He was influential in helping younger farmers get their Junior Farmer Loan Mortgages; sometimes involving the purchase from a parent of a family farm; or incorporation of the family farm to make room for a younger generation.

Mr. Watson wrote a column for the weekly newspapers, "Jots and Thots for Kent County Farmers", still another effort to keep local farmers informed on what was happening in their industry.

In 1978, he was elected to the Ontario Legislative Assembly following the resignation of Darcy McKeough, and he served the Chatham-Kent riding until 1985.  He had added responsibilities at Queen's Park as Parliamentary Assistant to the Minister of Community and Social Services and as Parliamentary Assistant to the Minister of Energy.

Before his election and after, Mr. Watson provided solid support for the local committee's successful effort to bring the International Plowing Match to Kent County in 1979.

He served as Assistant Commissioner for Ontario with the Canadian Grain Commission from 1986 to 1994, in effective liaison with grain producers, marketing boards, elevators and dealers in this province. It was his job to relay the Grain Commission's policies and standards to all those in the grain industry.

In 1997, he became Farm Director for CFCO radio, and was the host of the popular daily Noon Farm Show, a source of current information and advice to farmers in the area. More recently, he has concentrated on Special Events, like the International Plowing Match, the Royal Winter Fair, and other occasions where farmers' interests are involved or at risk.

Mr. Watson's home is on the former River Road, Dover Township, on eight acres of land, north of the Thames River near Pain Court. He lives there with his wife, Kathleen (Mann). They operate a cut-your-own Christmas tree farm and live in a triple-hexadome house known as "Wat-a-Dome" that he designed and built in 1988. The Christmas tree business is popular, not only with Christmas tree buyers but with its founder, who finds pleasure in talking to customers looking for the ideal Christmas tree.

- [Task set]
• A. From the profile of Mr. Watson, copy word for word the stretch from "In 1978, he" through "Minister of Energy.".
• B. According to the profile of Mr. Watson, which radio station made him its Farm Director in 1997?

- [Data]
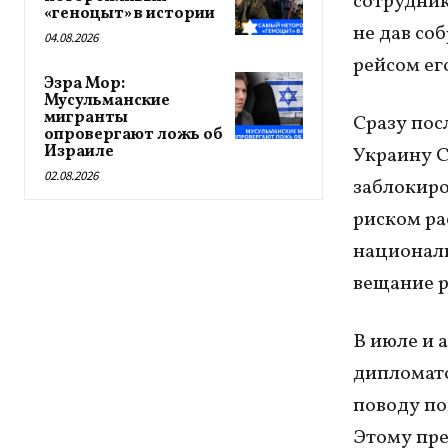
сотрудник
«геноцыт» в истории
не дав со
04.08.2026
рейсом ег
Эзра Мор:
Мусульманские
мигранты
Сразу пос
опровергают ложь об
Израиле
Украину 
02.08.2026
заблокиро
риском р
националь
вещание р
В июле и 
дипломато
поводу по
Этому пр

...

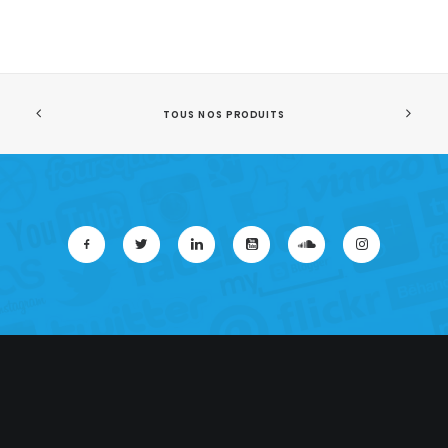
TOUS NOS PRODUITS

...

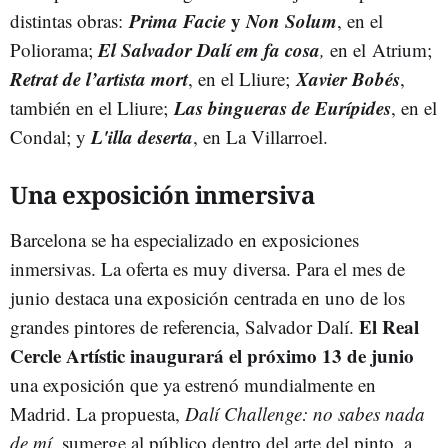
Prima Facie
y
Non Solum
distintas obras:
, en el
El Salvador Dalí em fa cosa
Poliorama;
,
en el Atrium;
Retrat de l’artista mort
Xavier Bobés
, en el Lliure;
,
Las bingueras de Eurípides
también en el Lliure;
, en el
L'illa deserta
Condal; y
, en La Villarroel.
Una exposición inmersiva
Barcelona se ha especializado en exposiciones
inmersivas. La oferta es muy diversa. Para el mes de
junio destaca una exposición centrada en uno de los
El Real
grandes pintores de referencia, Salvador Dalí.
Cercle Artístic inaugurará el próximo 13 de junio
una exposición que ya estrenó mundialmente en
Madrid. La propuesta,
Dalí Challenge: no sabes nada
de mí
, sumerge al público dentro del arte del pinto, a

- [Problem solutions]
• A.
In 1978, he was elected to the Ontario Legislative Assembly following the resignation of Darcy McKeough, and he served the Chatham-Kent riding until 1985.  He had added responsibilities at Queen's Park as Parliamentary Assistant to the Minister of Community and Social Services and as Parliamentary Assistant to the Minister of Energy.

• B. CFCO